Clara Dezcurra no lo sabe, pero ha introducido un hábito de escritura
que será, luego, por décadas, indicador y modelo en las escuelas
criollas.
En realidad, poco y nada decía para sus alumnos la temática de la
anterior composición-tipo, "Voyage autour de mon bureau" ("Viaje en
derredor de mi pupitre") impuesta por el maestro modernista francés
Alphonse Chateauvieux a fines de 1815. La escuela de Clara Dezcurra,
apenas un simple salón de tierra apisonada, no tiene pupitres, ni bancos,
ni siquiera sillas. Los alumnos se apretujan sentándose en rejas de
arado, tocones de ceiba o simples calaveras de vaca que relucen como si
fuesen de mármol. La calavera de vaca es el asiento más fácil de
conseguir, el más frecuente, porque la escuela nocturna de la señora
Dezcurra es, durante el día, un matadero clandestino.

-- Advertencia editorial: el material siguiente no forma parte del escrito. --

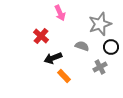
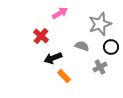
pink arrow: rotated 98 degrees counterclockwise
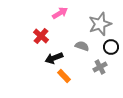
black arrow: moved 1 px right
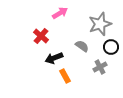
gray semicircle: rotated 16 degrees clockwise
orange rectangle: moved 1 px right; rotated 16 degrees clockwise
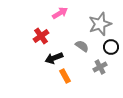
red cross: rotated 14 degrees clockwise
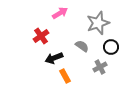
gray star: moved 2 px left, 1 px up
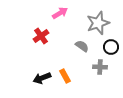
black arrow: moved 12 px left, 20 px down
gray cross: rotated 32 degrees clockwise
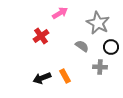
gray star: rotated 25 degrees counterclockwise
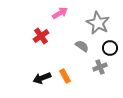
black circle: moved 1 px left, 1 px down
gray cross: rotated 24 degrees counterclockwise
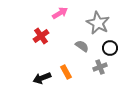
orange rectangle: moved 1 px right, 4 px up
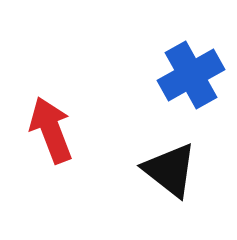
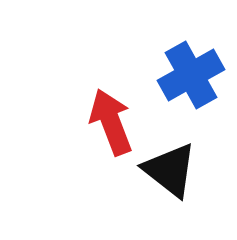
red arrow: moved 60 px right, 8 px up
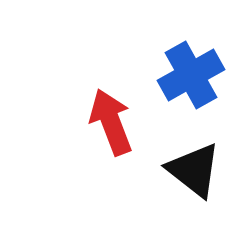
black triangle: moved 24 px right
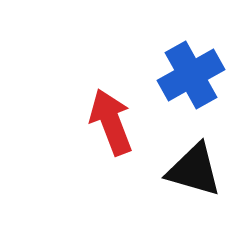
black triangle: rotated 22 degrees counterclockwise
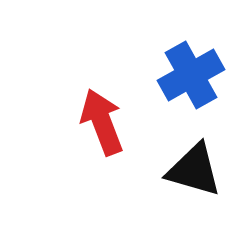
red arrow: moved 9 px left
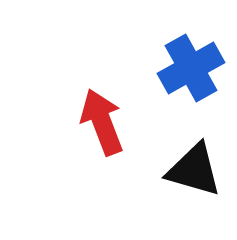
blue cross: moved 7 px up
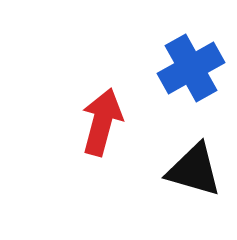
red arrow: rotated 36 degrees clockwise
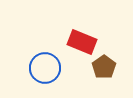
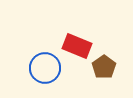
red rectangle: moved 5 px left, 4 px down
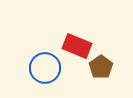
brown pentagon: moved 3 px left
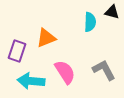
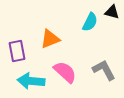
cyan semicircle: rotated 24 degrees clockwise
orange triangle: moved 4 px right, 1 px down
purple rectangle: rotated 30 degrees counterclockwise
pink semicircle: rotated 15 degrees counterclockwise
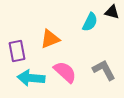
cyan arrow: moved 3 px up
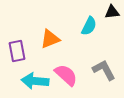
black triangle: rotated 21 degrees counterclockwise
cyan semicircle: moved 1 px left, 4 px down
pink semicircle: moved 1 px right, 3 px down
cyan arrow: moved 4 px right, 3 px down
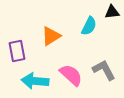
orange triangle: moved 1 px right, 3 px up; rotated 10 degrees counterclockwise
pink semicircle: moved 5 px right
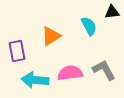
cyan semicircle: rotated 54 degrees counterclockwise
pink semicircle: moved 1 px left, 2 px up; rotated 50 degrees counterclockwise
cyan arrow: moved 1 px up
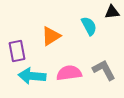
pink semicircle: moved 1 px left
cyan arrow: moved 3 px left, 4 px up
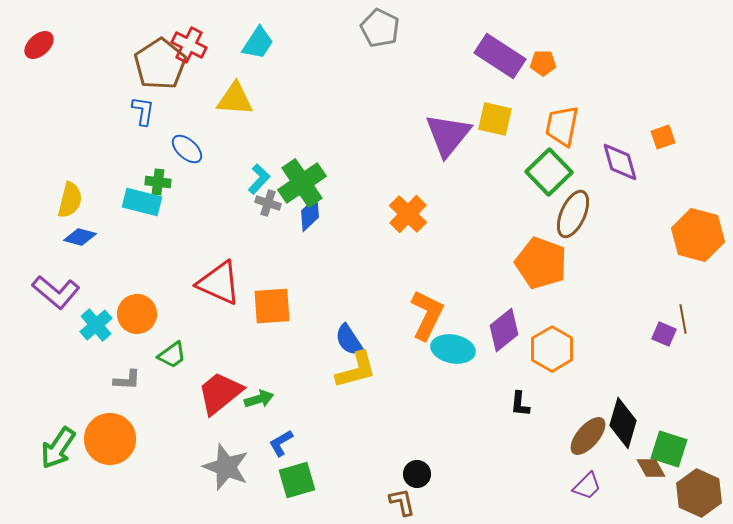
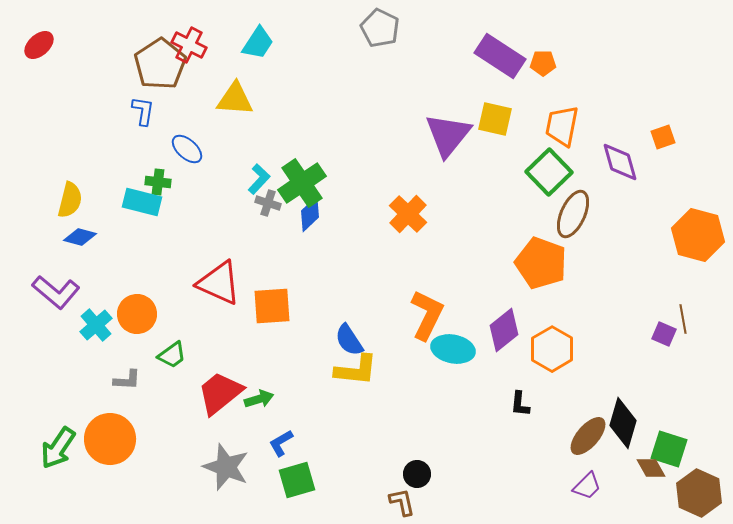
yellow L-shape at (356, 370): rotated 21 degrees clockwise
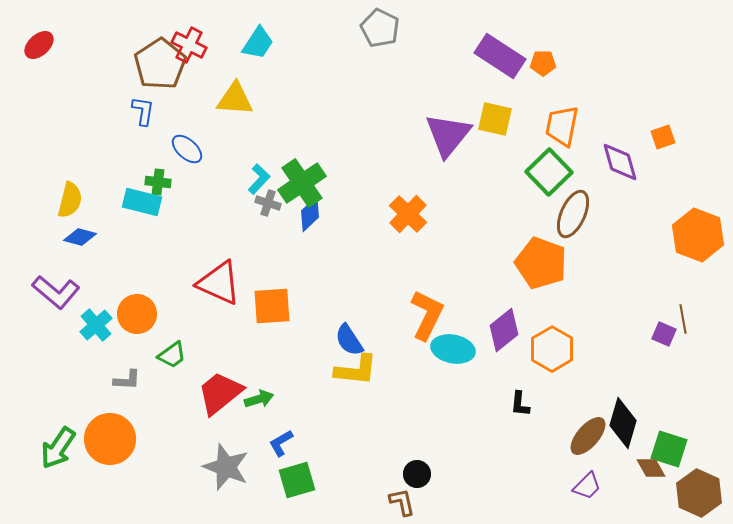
orange hexagon at (698, 235): rotated 6 degrees clockwise
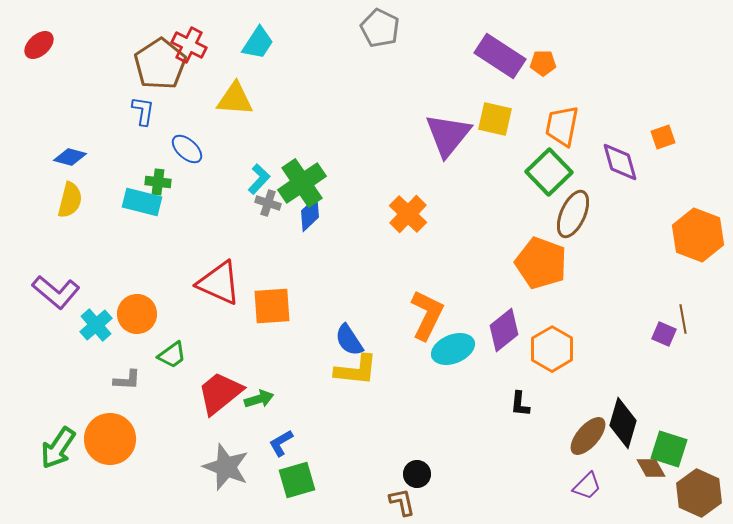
blue diamond at (80, 237): moved 10 px left, 80 px up
cyan ellipse at (453, 349): rotated 33 degrees counterclockwise
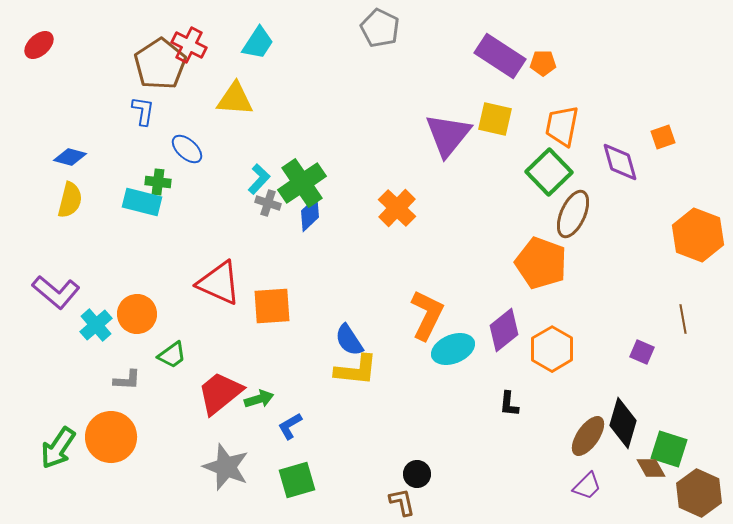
orange cross at (408, 214): moved 11 px left, 6 px up
purple square at (664, 334): moved 22 px left, 18 px down
black L-shape at (520, 404): moved 11 px left
brown ellipse at (588, 436): rotated 6 degrees counterclockwise
orange circle at (110, 439): moved 1 px right, 2 px up
blue L-shape at (281, 443): moved 9 px right, 17 px up
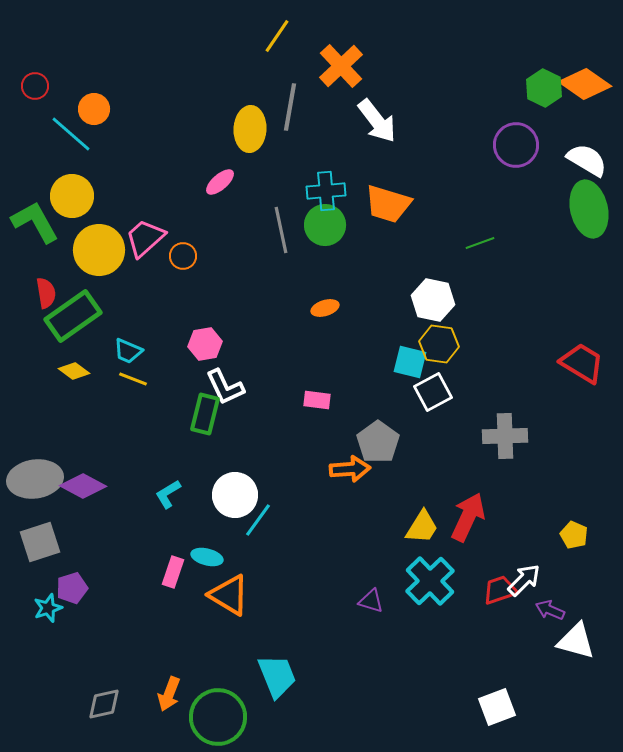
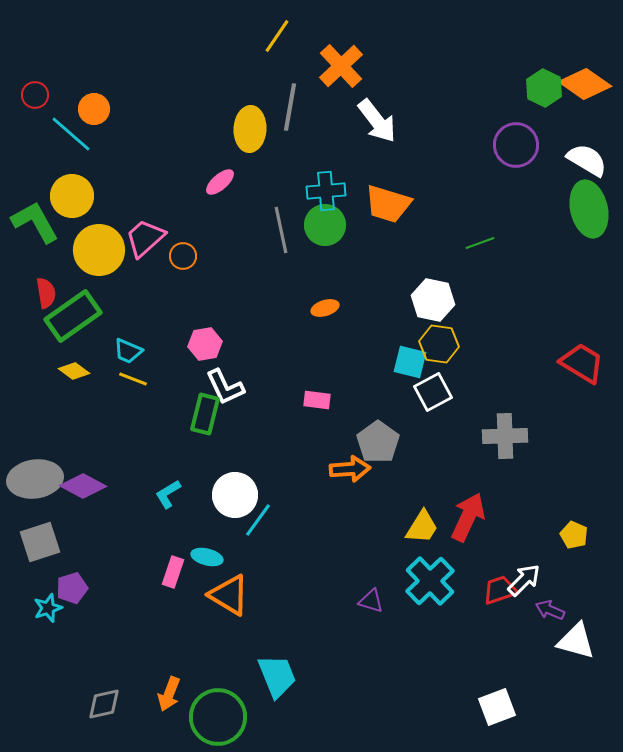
red circle at (35, 86): moved 9 px down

Clara humedece con la saliva de su lengua el reborde pringoso de la tapa
del sobre donde ha metido la carta. Lo cierra y luego, aprovechando el
calor del candil que la alumbra malamente, derrite casi un centímetro de
lacre sobre el vértice de la juntura. Le llega, desde afuera, el olor
pesado aue viene desde el saladero de cueros, el tufo casi irrespirable a
pescado podrido de la costa, y el mugido profundo de algún animal que ha
olfateado, quizás, el aroma premonitorio de la sangre.
La escuela ni siquiera está en el centro de Buenos Aires. Ahí, frente al
portalón de la Iglesia de los Cordeleros, como se lo había prometido don
Juan Lezica, cuando era alguacil segundo del Municipio, para luego
decirle que, aquello, era imposible. El episcopado, o, mejor dicho, el
obispo Alcides Melgarejo, le había recordado a Rosas que no debían
permitirse escuelas ni queserías en las proximidades de los templos. Y
entonces le habían dado a Clara ese quincho --porque de otra forma no se
lo podía denominar-- cerca de los corrales de Mataderos, a metros de la
puerta de Santa Brígida, detrás del saladero de don Felipe Echenaugucía.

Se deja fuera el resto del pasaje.